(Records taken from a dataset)
——

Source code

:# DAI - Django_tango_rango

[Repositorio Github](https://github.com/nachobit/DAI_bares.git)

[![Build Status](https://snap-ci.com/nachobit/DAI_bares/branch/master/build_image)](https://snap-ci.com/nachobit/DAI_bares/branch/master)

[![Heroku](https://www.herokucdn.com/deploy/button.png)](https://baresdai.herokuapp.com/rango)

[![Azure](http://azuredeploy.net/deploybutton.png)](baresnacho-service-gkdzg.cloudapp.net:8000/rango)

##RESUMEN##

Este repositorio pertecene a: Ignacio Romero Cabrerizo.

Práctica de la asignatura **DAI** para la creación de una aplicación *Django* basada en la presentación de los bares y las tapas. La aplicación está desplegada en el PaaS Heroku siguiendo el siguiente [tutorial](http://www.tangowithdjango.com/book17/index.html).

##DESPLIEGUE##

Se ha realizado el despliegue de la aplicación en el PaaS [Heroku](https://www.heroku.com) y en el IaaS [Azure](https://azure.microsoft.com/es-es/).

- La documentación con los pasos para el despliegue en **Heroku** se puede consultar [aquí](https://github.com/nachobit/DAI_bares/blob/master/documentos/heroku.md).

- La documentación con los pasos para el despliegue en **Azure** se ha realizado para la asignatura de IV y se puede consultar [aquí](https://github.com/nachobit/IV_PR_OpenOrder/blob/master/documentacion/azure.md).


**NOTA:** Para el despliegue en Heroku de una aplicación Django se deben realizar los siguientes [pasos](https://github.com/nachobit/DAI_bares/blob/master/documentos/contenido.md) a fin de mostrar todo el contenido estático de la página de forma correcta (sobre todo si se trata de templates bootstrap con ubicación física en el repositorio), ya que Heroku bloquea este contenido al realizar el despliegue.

——

ABOUT THIS TASK:
Reproduce verbatim the portion of the listing that opens with the line containing "despliegue en **Heroku**" and closes with the line containing "- La documentación con los pasos para el despliegue en **Azure**", including both of those lines.

RESULT OF THE TASK:
- La documentación con los pasos para el despliegue en **Heroku** se puede consultar [aquí](https://github.com/nachobit/DAI_bares/blob/master/documentos/heroku.md).

- La documentación con los pasos para el despliegue en **Azure** se ha realizado para la asignatura de IV y se puede consultar [aquí](https://github.com/nachobit/IV_PR_OpenOrder/blob/master/documentacion/azure.md).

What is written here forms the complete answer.